ФРАГМЕНТ ТЕКСТА
▼

Что это такое?
Для начала — о палатализации. Ну «палатальный», по-умному — означает «нёбный». А в фонетике — относится к согласным, которые произносятся с прикосновением кончика языка к нёбу над резцами, передненёбным. Есть ещё и переднеязычные, когда язык касается резцов, но собирательно для целей данного эссе мы и согласные, и гласные будем просто называть «передние» и «задние» (хотя это не совсем научно).
Вот «к», «г», «х» - это «задние» звуки. Они формируются ближе к горлу, язык ничего не трогает. То же — и твёрдые гласные.
А «ц», «з», «ш», «ч», как и мягкие гласные «е», «и» - это «передние» звуки. Просто обратите внимание, в каком положении ваш язык, когда их произносите.
Ну и конечно же, в каждом языке есть свои представления о приемлемых или неприемлемых звукосочетаниях, это бывает и вопросом культурных традиций, но в целом люди стремятся к тому, чтобы меньше напрягаться, когда говорят. А когда после «к» или «г» идёт мягкое «е» или «и» (в действительности, есть очень много вариантов этих звуков) — это немножко неудобно, выговаривать сразу и передний звук, и задний. Если б это было удобно, у нас, наверное, были бы слова вроде «логь» или «текь» (не важно, что бы они значили). Но у нас есть «ложь» и «течь».
И вот это естественное стремление заменять задние согласные на передние, когда этот согласный смягчён тоже передней гласной — и называется «палатализацией». «К» переходит в «ц» (иногда в «кс»), далее в «с», или в «ч», далее может в «ш» (вот как в «что» перешло). «Г» - в «ж», «з». Ну, бывает, конечно, своя специфика в данных процессах — но направление такое.

▲

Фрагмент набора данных
▼

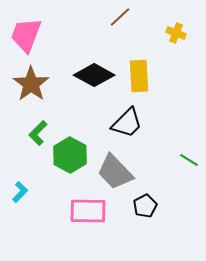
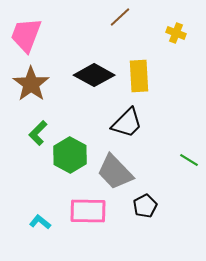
cyan L-shape: moved 20 px right, 30 px down; rotated 95 degrees counterclockwise
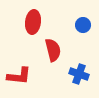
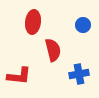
blue cross: rotated 30 degrees counterclockwise
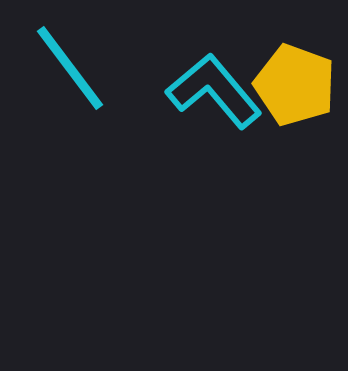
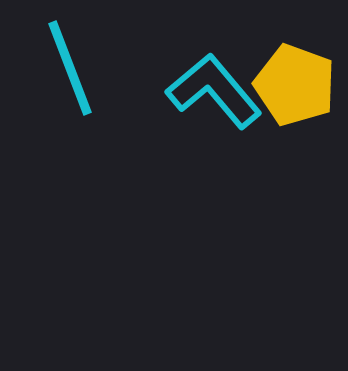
cyan line: rotated 16 degrees clockwise
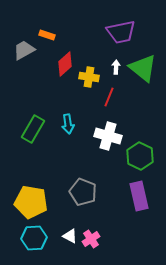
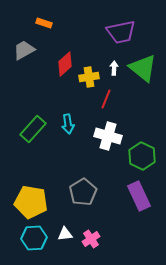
orange rectangle: moved 3 px left, 12 px up
white arrow: moved 2 px left, 1 px down
yellow cross: rotated 18 degrees counterclockwise
red line: moved 3 px left, 2 px down
green rectangle: rotated 12 degrees clockwise
green hexagon: moved 2 px right
gray pentagon: rotated 20 degrees clockwise
purple rectangle: rotated 12 degrees counterclockwise
white triangle: moved 5 px left, 2 px up; rotated 35 degrees counterclockwise
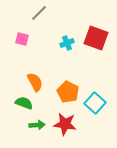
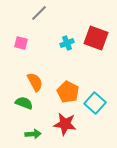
pink square: moved 1 px left, 4 px down
green arrow: moved 4 px left, 9 px down
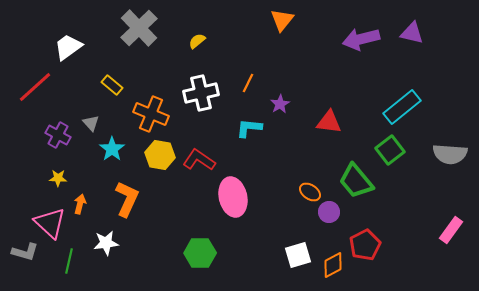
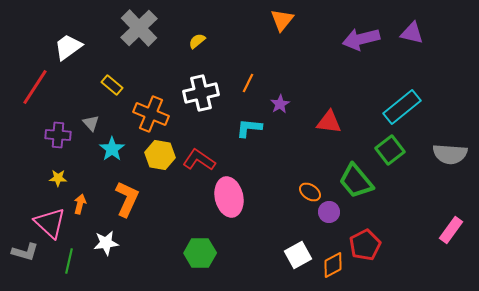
red line: rotated 15 degrees counterclockwise
purple cross: rotated 25 degrees counterclockwise
pink ellipse: moved 4 px left
white square: rotated 12 degrees counterclockwise
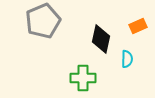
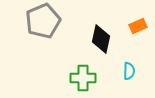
cyan semicircle: moved 2 px right, 12 px down
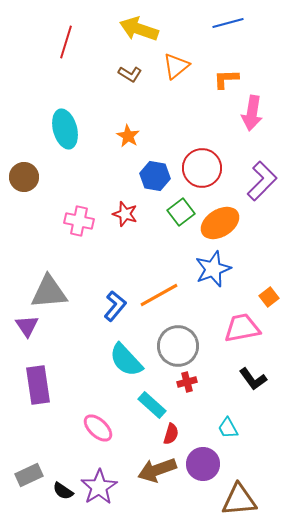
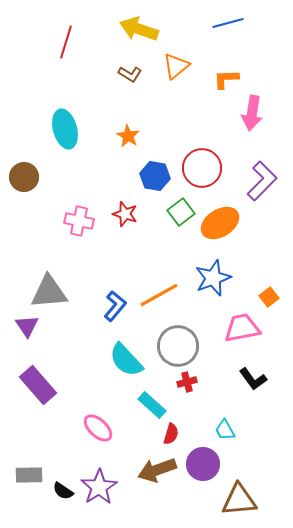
blue star: moved 9 px down
purple rectangle: rotated 33 degrees counterclockwise
cyan trapezoid: moved 3 px left, 2 px down
gray rectangle: rotated 24 degrees clockwise
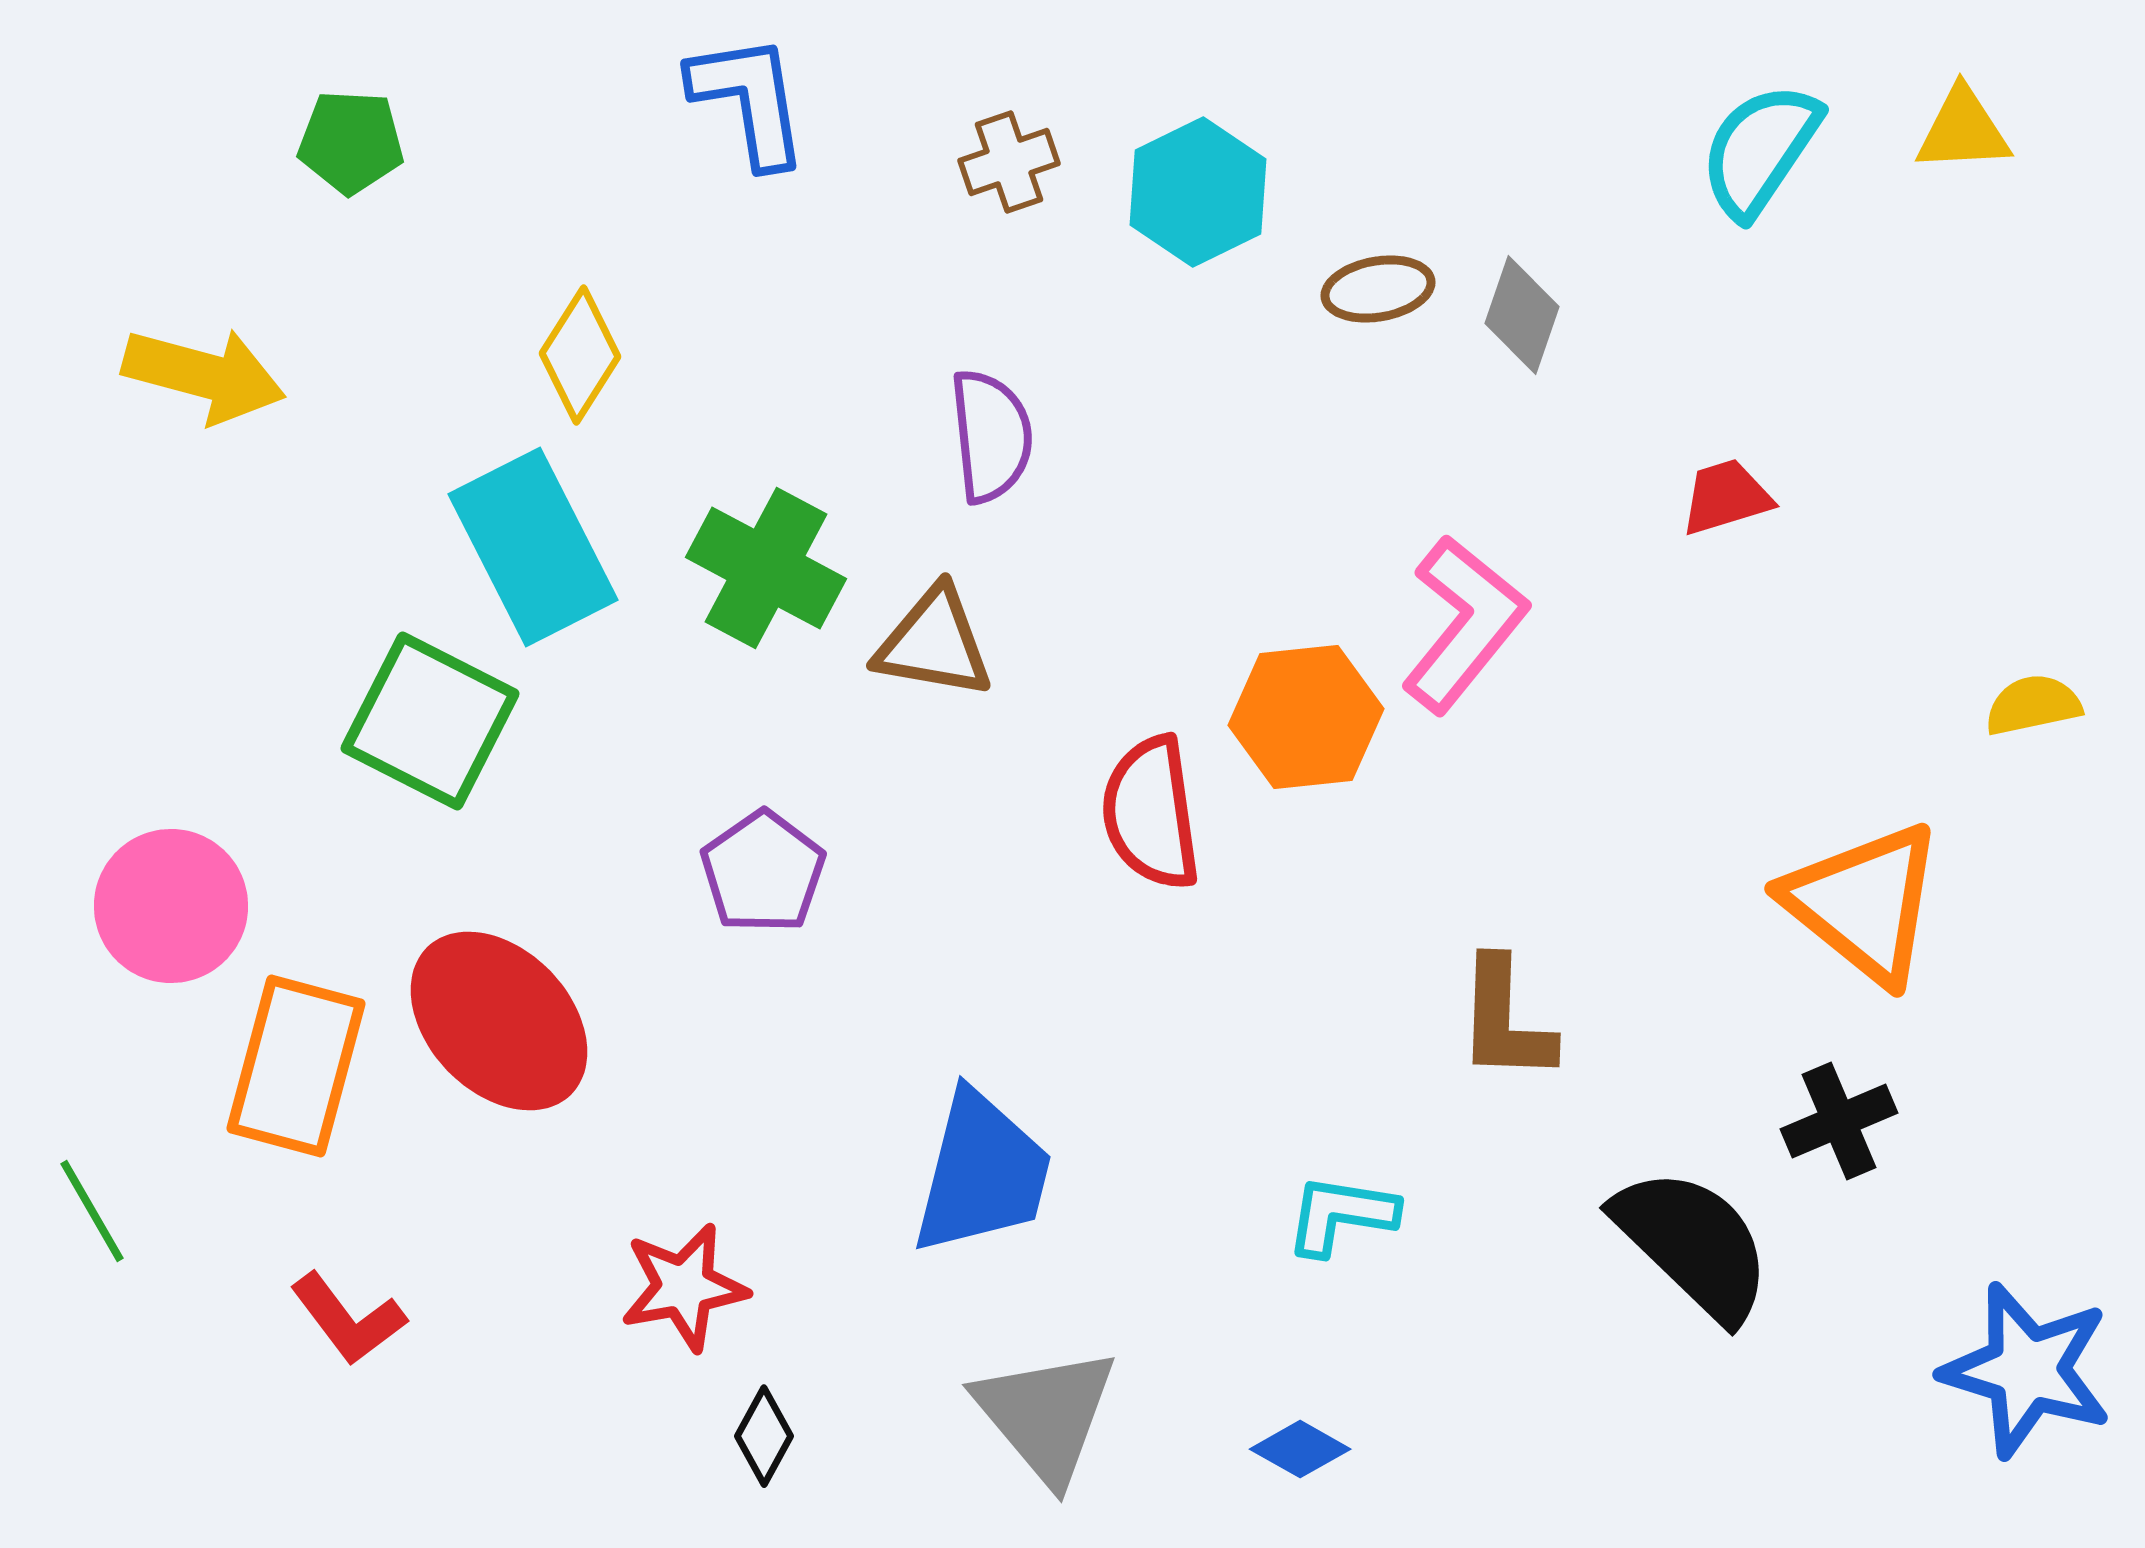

▲

ЗАДАНИЕ 1
Перепишите без изменений ту часть текста о палатализации, которая открывается словами «И вот это естественное» и завершается словами «но направление такое.».
ЗАДАНИЕ 2
Воспроизведите слово в слово часть записей, которая открывается строкой, содержащей «blue cross: rotated», и продолжается до конца записей. Изображения в ответ не включайте.

ОЖИДАЕМЫЙ ОТВЕТ 1
И вот это естественное стремление заменять задние согласные на передние, когда этот согласный смягчён тоже передней гласной — и называется «палатализацией». «К» переходит в «ц» (иногда в «кс»), далее в «с», или в «ч», далее может в «ш» (вот как в «что» перешло). «Г» - в «ж», «з». Ну, бывает, конечно, своя специфика в данных процессах — но направление такое.

ОЖИДАЕМЫЙ ОТВЕТ 2
blue cross: rotated 30 degrees counterclockwise
cyan line: rotated 16 degrees clockwise
orange rectangle: moved 3 px left, 12 px up
white arrow: moved 2 px left, 1 px down
yellow cross: rotated 18 degrees counterclockwise
red line: moved 3 px left, 2 px down
green rectangle: rotated 12 degrees clockwise
green hexagon: moved 2 px right
gray pentagon: rotated 20 degrees clockwise
purple rectangle: rotated 12 degrees counterclockwise
white triangle: moved 5 px left, 2 px up; rotated 35 degrees counterclockwise
pink square: moved 1 px left, 4 px down
green arrow: moved 4 px left, 9 px down
red line: rotated 15 degrees counterclockwise
purple cross: rotated 25 degrees counterclockwise
pink ellipse: moved 4 px left
white square: rotated 12 degrees counterclockwise
cyan semicircle: moved 2 px right, 12 px down
blue star: moved 9 px down
purple rectangle: rotated 33 degrees counterclockwise
cyan trapezoid: moved 3 px left, 2 px down
gray rectangle: rotated 24 degrees clockwise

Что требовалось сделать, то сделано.